*Excerpt to read*
┌──

Effect of not using Zero-crossing on line

[alphacat]

Thank you very much MrAl!
Please allow me to decompose your post into sections.

Hi there,
For a slightly inductive load the rise of current would be a bit slower,

I remember well our converstaion about an RL circuit.
When the voltage starts off at its peak, then in order for the current to precede the voltage, there's a DC offset given to the current.
Does it really happen in the case of inductive appliances, or is their R (ohmic resistance) high enough for to eliminate quickly the DC offset?

but geeze for a somewhat capacitive load the current would shoot way up until the capacitive part became charged.

So in that case, a rapid change in current takes place in the LIVE and NEUTRAL wires and in the appliance.
Therefore harmonics are being created in these wires.
I dont understand how do the harmonics damage the appliance or other appliances?
I know that they increase the power factor of the appliance, but dont get how they damage it.

 

[MrAl]

Thank you very much MrAl!
Please allow me to decompose your post into sections.



I remember well our converstaion about an RL circuit.
When the voltage starts off at its peak, then in order for the current to precede the voltage, there's a DC offset given to the current.
Does it really happen in the case of inductive appliances, or is their R (ohmic resistance) high enough for to eliminate quickly the DC offset?


So in that case, a rapid change in current takes place in the LIVE and NEUTRAL wires and in the appliance.
Therefore harmonics are being created in these wires.
I dont understand how do the harmonics damage the appliance or other appliances?
I know that they increase the power factor of the appliance, but dont get how they damage it.

Hi again,


[1]
As you know, when the inductance is presented with a voltage with
a step change, it takes a little while for the current to build in the inductor.
That means that the current will appear a little while after the voltage
starts out.
You can try feeding a RL circuit with a sine wave and with a cosine wave
to see the difference.

[2]
I was saying that the harmonics can interfere with another appliance
and a good example of this is probably an AM radio. The steep rise
in voltage (near the peak) would give rise to many odd harmonics that
could radiate out and interfere with an AM radio or even a stereo music
system. If you look at Fourier you'll see the number of harmonics
is infinite in theory and their amplitude depends partly on the amplitude
of the originating signal, and any one of those harmonics alone can cause
interference so groups of them have an even better chance.
On the other hand, if the voltage starts out at only 2 or 3 volts, the
originating amplitude will be much lower (perhaps 100 times lower)
so the chance of interference, although not entirely eliminated, is
much less.
Case in point: I have 5v signals in one of my devices that totally screws
up AM reception in a nearby radio. Even that low (5v) and there is still
plenty of interference at short distances. One way to get rid of it is to try to
slow down the rise of the signals wave front which isnt always easy and
just about impossible for my particular device.

 

[alphacat]

Hey,

Thank you very much for helping me out!

└──

[Data entries]
┌──

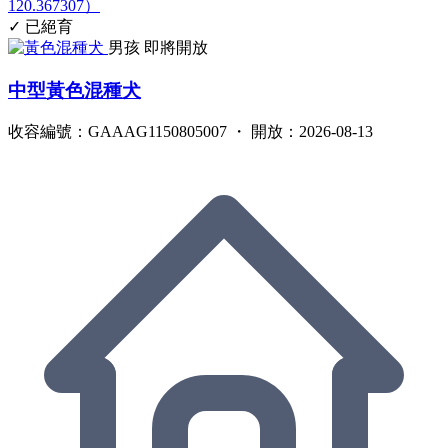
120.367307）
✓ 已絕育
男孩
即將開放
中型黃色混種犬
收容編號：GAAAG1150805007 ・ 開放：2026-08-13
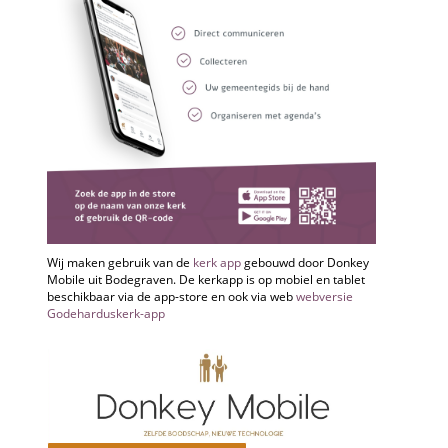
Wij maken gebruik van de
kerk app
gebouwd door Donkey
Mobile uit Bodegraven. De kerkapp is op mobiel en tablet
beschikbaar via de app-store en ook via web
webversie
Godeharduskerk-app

└──

*Problems and tasks*
a: In the zero-crossing thread, substitute "noise" for "interference" and write out the passage starting at "On the other" and ending at "my particular device.".
b: Resume the zero-crossing thread, picking up after its last line.

*Response list*
a:
On the other hand, if the voltage starts out at only 2 or 3 volts, the
originating amplitude will be much lower (perhaps 100 times lower)
so the chance of noise, although not entirely eliminated, is
much less.
Case in point: I have 5v signals in one of my devices that totally screws
up AM reception in a nearby radio. Even that low (5v) and there is still
plenty of noise at short distances. One way to get rid of it is to try to
slow down the rise of the signals wave front which isnt always easy and
just about impossible for my particular device.

b:
Hi again,


[1]
As you know, when the inductance is presented with a voltage with
a step change, it takes a little while for the current to build in the inductor.
That means that the current will appear a little while after the voltage
starts out.
You can try feeding a RL circuit with a sine wave and with a cosine wave
to see the difference.

Yes, I conducted the simulation and when the voltage sinewave starts off at zero, the current receives an exponential offset to precede the voltage wave.
However, when the voltage sinewave starts off at its peak (90 degrees' phase), the current doesnt receive an exponential offset since it already precedes the voltage wave.

Isnt it therefore disadvantagous to use zero-crossing in the case of an inductive load?
Since doesnt the exponential offset reduce the life span of the inductive load?

[2]
I was saying that the harmonics can interfere with another appliance
and a good example of this is probably an AM radio. The steep rise
in voltage (near the peak) would give rise to many odd harmonics that
could radiate out and interfere with an AM radio or even a stereo music
system. If you look at Fourier you'll see the number of harmonics
is infinite in theory and their amplitude depends partly on the amplitude
of the originating signal, and any one of those harmonics alone can cause
interference so groups of them have an even better chance.
On the other hand, if the voltage starts out at only 2 or 3 volts, the
originating amplitude will be much lower (perhaps 100 times lower)
so the chance of interference, although not entirely eliminated, is
much less.

I'm currently taking a course that deals with waves and transmission lines, and according to what i learned, in order for the power to be radiated, there must be some non-resistive load that matches the transmission line's characteristic impedance:

How does this model exist in our household system of Neutral and Live wires and appliances?
I'm not sure what causes the power to radiate outside in this system.

 

[MrAl]

Hi again,


[1]
Yes you are right that the current starts off lower when the load is turned on at
the peak of the sine voltage wave. As you say the current is at the right place
for it to be when the sine is at 90 degrees so the inductance doesnt see anything
abnormal. And yes, when the voltage is switched on at 0 degrees the current
surges up (think derivative of the voltage wave) and it goes up higher than when
the load runs normally. But this is with the *current* alone, not the voltage.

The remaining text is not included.